Since the start of 2017, UNDP has been working on implementing the e-learning system in the University of Karbala. It held a series of trainings to develop the skills of workers involved in applying the system and equipping university staff with state-of-the-art e-learning methods and tools, and the technique of developing and delivering e-learning content. Accordingly, the University of Karbala established the first e-learning department and developed the first e-learning platform.
After the Covid-19 outbreak and the nationwide curfew in Iraq, the University of Karbala began upgrading its platform to include handling all subjects and exams online to help students finish their academic year from home.
“The e-learning platform saved me time, effort and money and enabled me to explore new learning techniques and, most importantly, finish my academic year despite the curfew imposed due to COVID-19,” says Ahmad Khaled, a student at the College of Tourism Sciences at the University of Karbala.
“It definitely faced some obstacles including poor internet connectivity. However, the platform enabled me to replay lectures many times to better understand them. This helped me invest in my time at home during the quarantine. I am happy to be able to finish my academic year and do my exams online without interruption,” he added.
“After the coronavirus outbreak and closing universities, we were concerned about the impact of the crisis on the future of education in Iraq. Therefore, we began searching for solutions and decided to use our e-platform to finish the curriculum and conduct exams remotely. I am proud we were able to achieve this,” says Dr. Mowaffak Kazem, member of faculty at the University of Karbala.
Dr. Mowafak stresses the importance of e-learning in Iraq and ways to use it to develop the Iraqi educational institutions. “Through e-learning, the University of Karbala has managed to establish a base for planning and designing educational policies to transition to e-learning completely as it is the way to develop our education institutions and catch up with the advanced countries in the knowledge field,” he says.
The platform includes lectures which are updated on a regular basis and a section for electronic exams which was developed after the COVID-19 outbreak to enable students to do their exams from home.
“We did not expect the pandemic to have such impact on the education process and on our ability to complete the academic year. However, we managed to do it. Doing my exams online was a useful and interesting experience and easier than the traditional methods. The Iraqi education system needs to adopt more advanced methods including e-learning,” says Bilal Faisal, one of the students at the College of Tourism Sciences at the University of Karbala who undertook their exams online using the university’s platform.

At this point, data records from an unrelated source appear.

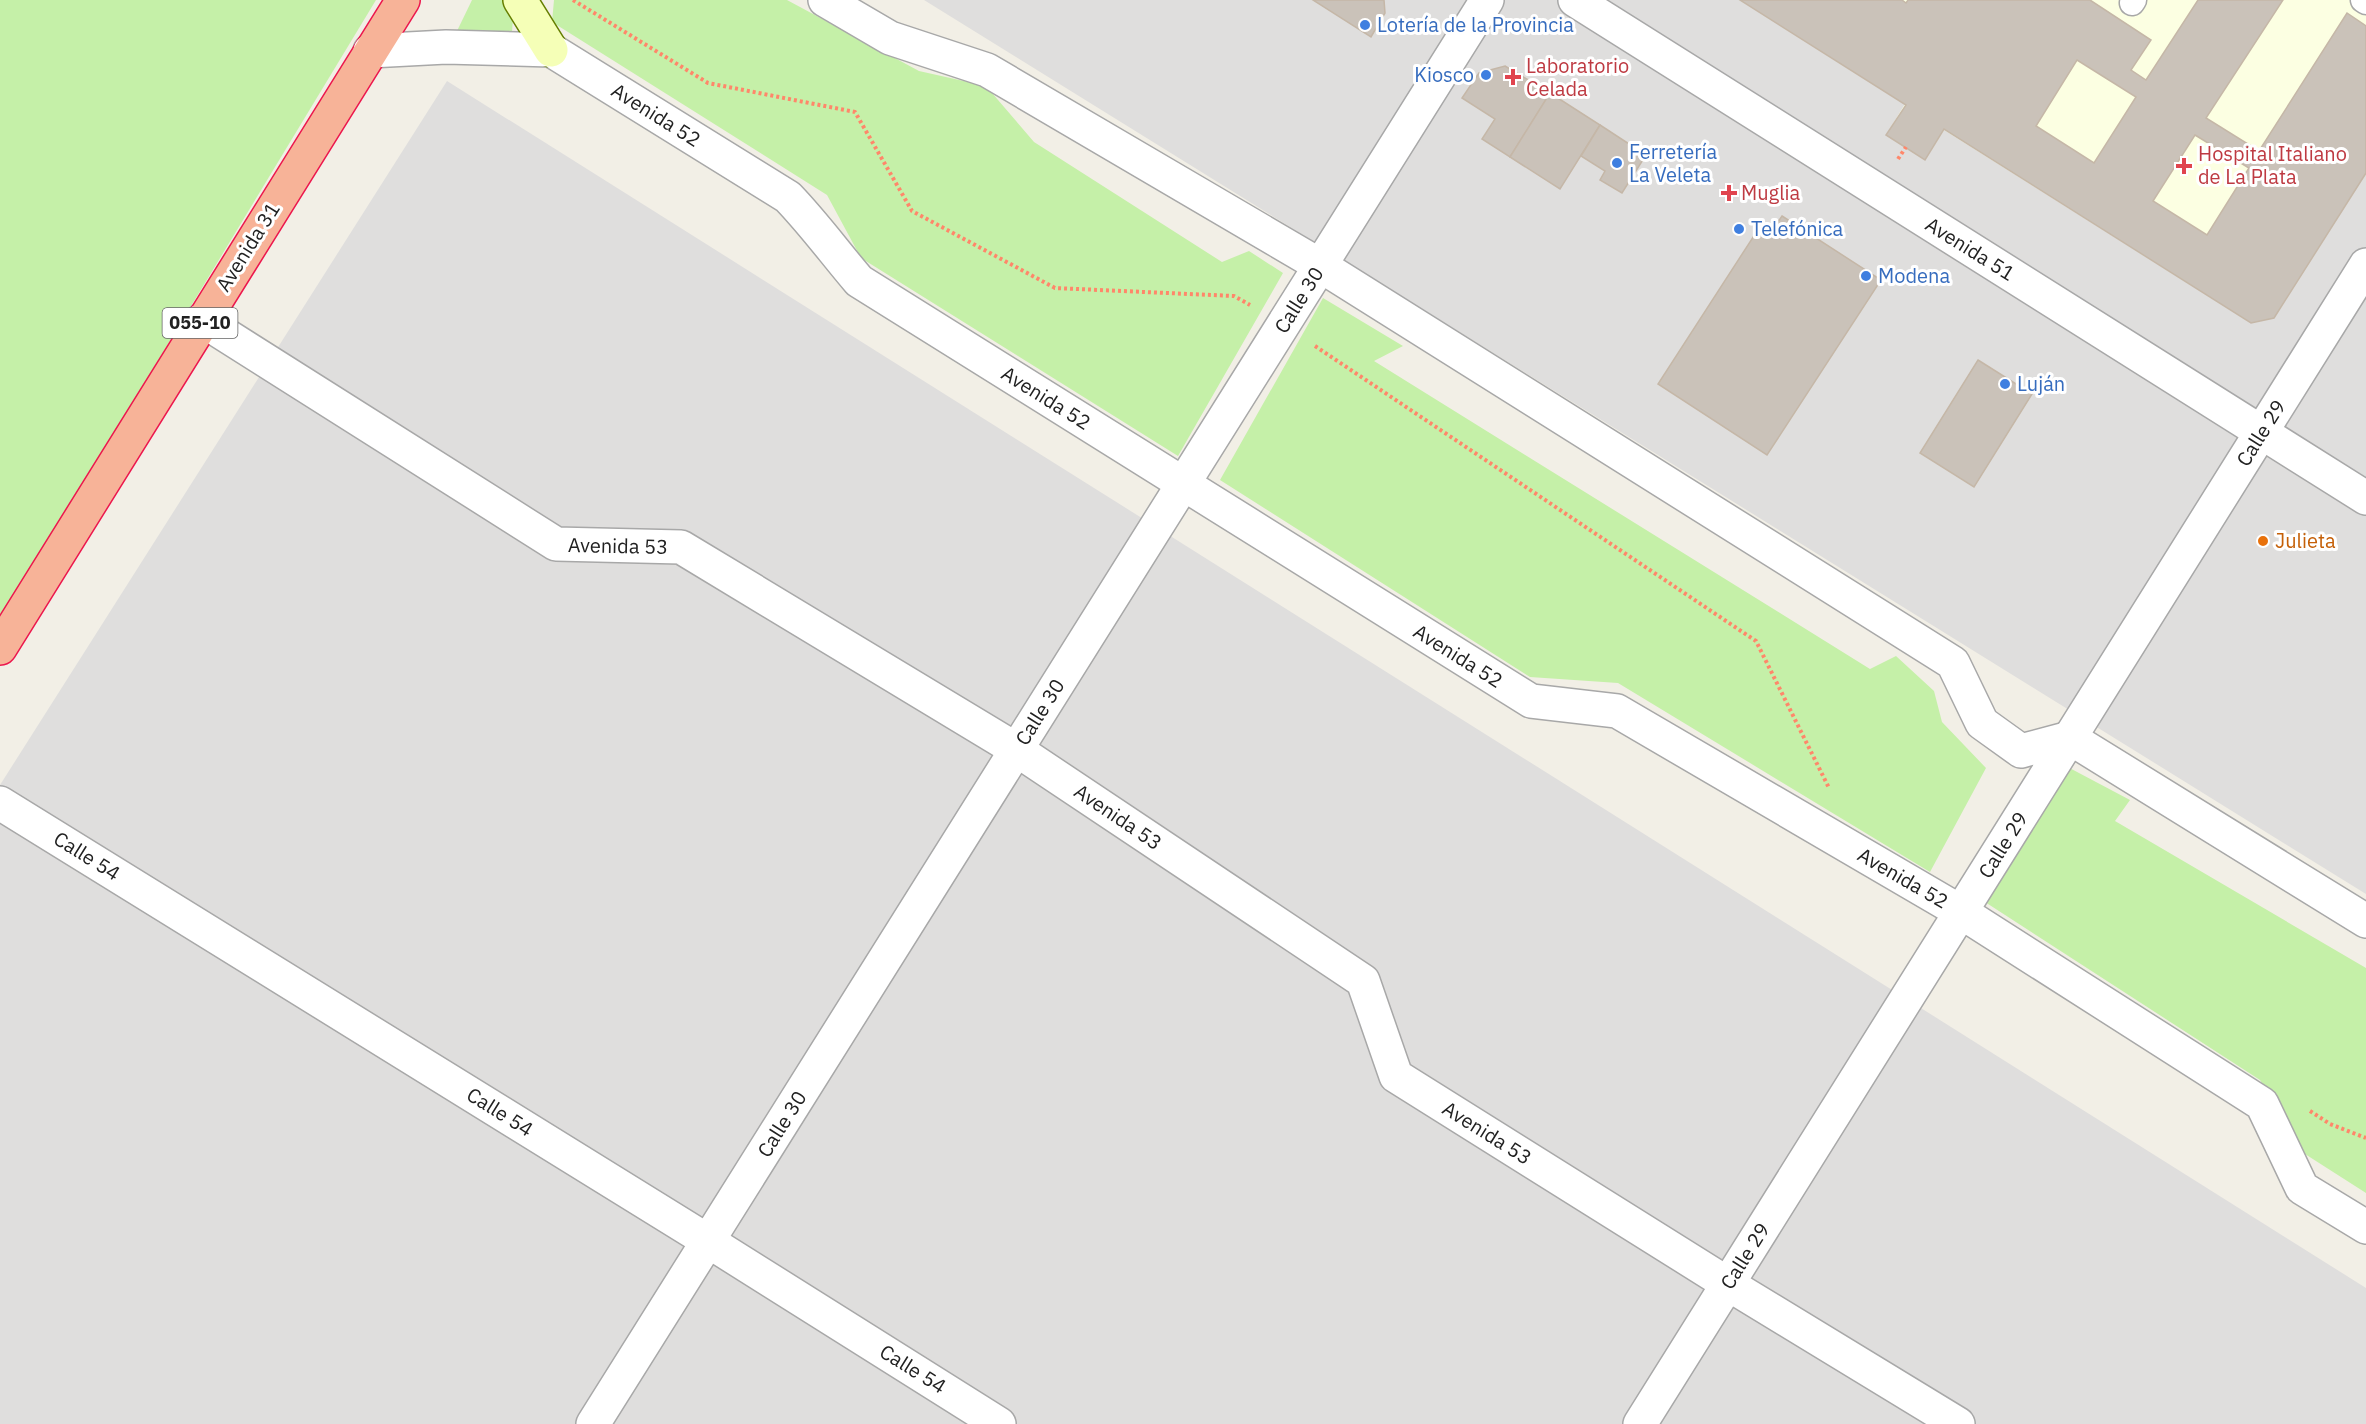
<svg xmlns="http://www.w3.org/2000/svg" width="2366" height="1424" viewBox="0 0 2366 1424" font-family="'IBM Plex Sans',sans-serif">
	<style>
		.residential { fill: #dfdedd }
		.education { fill: #fcffe2 }
		.grass { fill: #c5f0a8 }
		.building { fill: #cac2b9; stroke: #c5b7a7; stroke-width: 1.5; fill-rule: evenodd }
		.lines { fill: none; stroke-linecap: round; stroke-linejoin: round }
		.service-casing { stroke: #a8a8a8; stroke-width: 27 }
		.minor-casing { stroke: #a8a8a8; stroke-width: 36 }
		.tertiary-casing { stroke: #a8a8a8; stroke-width: 36 }
		.secondary-casing { stroke: #667f00; stroke-width: 36 }
		.trunk-casing { stroke: #ec174d; stroke-width: 36 }
		.path { stroke: #ff876a; stroke-width: 4; stroke-dasharray: 3 3; stroke-linecap: butt }
		.service { stroke: #fff; stroke-width: 24 }
		.minor { stroke: #fff; stroke-width: 33 }
		.tertiary { stroke: #fff; stroke-width: 33 }
		.secondary { stroke: #f5ffb7; stroke-width: 33 }
		.trunk { stroke: #f7b398; stroke-width: 33 }
		.shop-dot { fill: #3f7fe0; stroke: #fff; stroke-width: 2 }
		.health-dot { fill: #e0444e; stroke: #fff; stroke-width: 2 }
		.food-dot { fill: #e8710a; stroke: #fff; stroke-width: 2 }
		.labels { text-anchor: middle; stroke-width: 6; stroke-linejoin: round; paint-order: stroke }
		.shield { fill: #fff; stroke: #646464; stroke-width: 1.5 }
		.shield-label { font-size: 18px; font-weight: bold; fill: #212121 }
		.shop-label { font-size: 20px; fill: #366cbe; stroke: #fff; text-anchor: start }
		.health-label { font-size: 20px; fill: #be3a42; stroke: #fff; text-anchor: start }
		.street-label { font-size: 20px; fill: #212121; stroke: #fff }
		.food-label { font-size: 20px; fill: #c56008; stroke: #fff; text-anchor: start }
	</style>
	<rect width="100%" height="100%" fill="#f2efe6"/>
	<!-- residential -->
	<g class="residential">
		<polygon points="924,0 2366,0 2366,894"/>
		<polygon points="447,81 2366,1288 2366,1424 0,1424 0,785"/>
	</g>
	<!-- education -->
	<polygon class="education" points="1740,0 2366,0 2366,173 2274,318 2251,323 1944,130 1925,160 1886,135 1905,104"/>
	<!-- grass -->
	<g class="grass">
		<polygon points="0,0 376,0 0,622"/>
		<polygon points="472,0 508,0 514,5 512,32 457,31"/>
		<polygon points="554,0 787,0 919,71 986,86 1034,142 1222,262 1249,251 1283,273 1178,456 861,258 827,195 552,22"/>
		<polygon points="1323,298 1403,346 1374,361 1870,669 1896,656 1934,691 1942,722 1986,768 1930,872 1618,683 1530,677 1220,480"/>
		<polygon points="2062,764 2130,800 2115,821 2366,968 2366,1193 2305,1154 2260,1080 1985,902"/>
	</g>
	<!-- building -->
	<g class="building">
		<polygon points="1313,0 1384,0 1385,13 1371,37"/>
		<path d="M1740,0H1902L1906,3L1908,0H2090L2151,40L2131,70L2146,80L2198,0H2283L2206,118L2259,151L2347,13L2366,26V173L2274,318L2251,323L1944,129L1925,160L1886,135L1906,105ZM2077,60L2136,97L2094,163L2036,126ZM2195,135L2249,168L2207,235L2153,201Z"/>
		<polygon points="1505,66 1550,93 1510,157 1482,139 1495,119 1462,98 1479,73"/>
		<polygon points="1550,93 1600,125 1560,189 1510,157"/>
		<polygon points="1600,125 1646,155 1622,193 1600,180 1605,171 1581,156"/>
		<polygon points="1782,216 1881,280 1767,455 1658,384 1759,228 1769,235"/>
		<polygon points="1978,360 2032,394 1974,487 1920,453"/>
	</g>
	<g class="lines">
		<defs>
			<g id="service">
				<polyline points="2363,0 2366,2"/>
				<polyline points="2132,3 2134,0"/>
			</g>
			<g id="minor">
				<polyline points="202,320 556,544 681,547 1017,750 1363,981 1396,1076 1728,1284 1958,1424"/>
				<polyline points="0,803 708,1241 999,1424"/>
				<polyline points="593,1424 1487,0"/>
				<polyline points="1640,1424 2366,265"/>
			</g>
			<g id="tertiary">
				<polyline points="825,0 890,38 987,70 1321,266 1953,663 1982,723 2021,751 2070,738 2366,921"/>
				<polyline points="1575,0 2366,498"/>
				<path d="M370,51L446,47L551,50L788,197C814,224 835,253 859,281L1531,701L1617,711L1961,912L2262,1104L2302,1188L2366,1227"/>
			</g>
			<polyline id="secondary" points="520,0 551,50"/>
			<polyline id="trunk" points="0,648 403,0"/>
		</defs>
		<!-- service casing -->
		<use href="#service" class="service-casing"/>
		<!-- minor casing -->
		<use href="#minor" class="minor-casing"/>
		<!-- tertiary casing -->
		<use href="#tertiary" class="tertiary-casing"/>
		<!-- secondary casing -->
		<use href="#secondary" class="secondary-casing"/>
		<!-- trunk casing -->
		<use href="#trunk" class="trunk-casing"/>
		<!-- path -->
		<g class="path">
			<polyline points="573,0 708,83 855,112 912,211 1055,288 1234,296 1250,305"/>
			<polyline points="1898,159 1906,147"/>
			<polyline points="1315,346 1756,641 1829,788"/>
			<polyline points="2310,1111 2330,1124 2366,1138"/>
		</g>
		<!-- service -->
		<use href="#service" class="service"/>
		<!-- minor -->
		<use href="#minor" class="minor"/>
		<!-- tertiary -->
		<use href="#tertiary" class="tertiary"/>
		<!-- secondary -->
		<use href="#secondary" class="secondary"/>
		<!-- trunk -->
		<use href="#trunk" class="trunk"/>
	</g>
	<!-- markers -->
	<g class="shop-dot">
		<circle cx="1365" cy="25" r="6"/>
		<circle cx="1486" cy="75" r="6"/>
		<circle cx="1617" cy="163" r="6"/>
		<circle cx="1739" cy="229" r="6"/>
		<circle cx="1866" cy="276" r="6"/>
		<circle cx="2005" cy="384" r="6"/>
	</g>
	<g class="health-dot">
		<path d="M1510 68h6v6h6v6h-6v6h-6v-6h-6v-6h6z"/>
		<path d="M2181 157h6v6h6v6h-6v6h-6v-6h-6v-6h6z"/>
		<path d="M1726 184h6v6h6v6h-6v6h-6v-6h-6v-6h6z"/>
	</g>
	<circle class="food-dot" cx="2263" cy="541" r="6"/>
	<g class="labels">
		<!-- shield labels -->
		<rect class="shield" x="162.5" y="308" width="75" height="30" rx="4.5"/>
		<g class="shield-label">
			<text x="200" y="329">055-10</text>
		</g>
		<!-- shop labels -->
		<g class="shop-label">
			<text x="1377" y="32">Lotería de la Provincia</text>
			<text x="1474" y="82" text-anchor="end">Kiosco</text>
			<text x="1629" y="159">Ferretería<tspan x="1629" dy="23">La Veleta</tspan></text>
			<text x="1751" y="236">Telefónica</text>
			<text x="1878" y="283">Modena</text>
			<text x="2017" y="391">Luján</text>
		</g>
		<!-- health labels -->
		<g class="health-label">
			<text x="1526" y="73">Laboratorio<tspan x="1526" dy="23">Celada</tspan></text>
			<text x="2198" y="161">Hospital Italiano<tspan x="2198" dy="23">de La Plata</tspan></text>
			<text x="1741" y="200">Muglia</text>
		</g>
		<!-- street labels -->
		<g class="street-label">
			<text transform="translate(656 115) rotate(32)" y="7">Avenida 52</text>
			<text transform="translate(248 247) rotate(-58)" y="7">Avenida 31</text>
			<text transform="translate(1970 249) rotate(32)" y="7">Avenida 51</text>
			<text transform="translate(1299 300) rotate(-58)" y="7">Calle 30</text>
			<text transform="translate(1046 398) rotate(32)" y="7">Avenida 52</text>
			<text transform="translate(2261 433) rotate(-58)" y="7">Calle 29</text>
			<text transform="translate(618 546) rotate(1)" y="7">Avenida 53</text>
			<text transform="translate(1458 656) rotate(32)" y="7">Avenida 52</text>
			<text transform="translate(1040 712) rotate(-58)" y="7">Calle 30</text>
			<text transform="translate(1118 817) rotate(34)" y="7">Avenida 53</text>
			<text transform="translate(2003 845) rotate(-58)" y="7">Calle 29</text>
			<text transform="translate(87 856) rotate(32)" y="7">Calle 54</text>
			<text transform="translate(1903 878) rotate(30)" y="7">Avenida 52</text>
			<text transform="translate(500 1112) rotate(32)" y="7">Calle 54</text>
			<text transform="translate(782 1124) rotate(-58)" y="7">Calle 30</text>
			<text transform="translate(1487 1133) rotate(32)" y="7">Avenida 53</text>
			<text transform="translate(1745 1256) rotate(-58)" y="7">Calle 29</text>
			<text transform="translate(913 1369) rotate(32)" y="7">Calle 54</text>
		</g>
		<!-- food labels -->
		<g class="food-label">
			<text x="2275" y="548">Julieta</text>
		</g>
	</g>
</svg>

“This experience contributed to moving the University of Karbala and its colleges to an advanced e-learning stage despite the emergency situations caused by COVID-19,” stresses Ali Khaz’al Jawad, faculty member at the university. “I was concerned about the possibility of conducting exams online. However, the trainings we received on using and handling the system helped a lot. Iraq is experiencing many exceptional circumstances including coronavirus. Therefore, we should adopt modern methods to be able to continue the academic year,” he adds.
The e-learning platform is part of the E-Learning Development and Support Project which is implemented by UNDP’s Iraq Public Sector Modernization Program in partnership with the University of Karbala. The colleges of engineering and sciences were chosen to pilot the project, which was later rolled out to include another 14 colleges. This helped the university develop a plan to adopt an integrated e-learning system and detect the weaknesses and strengths in the available infrastructure and human resources.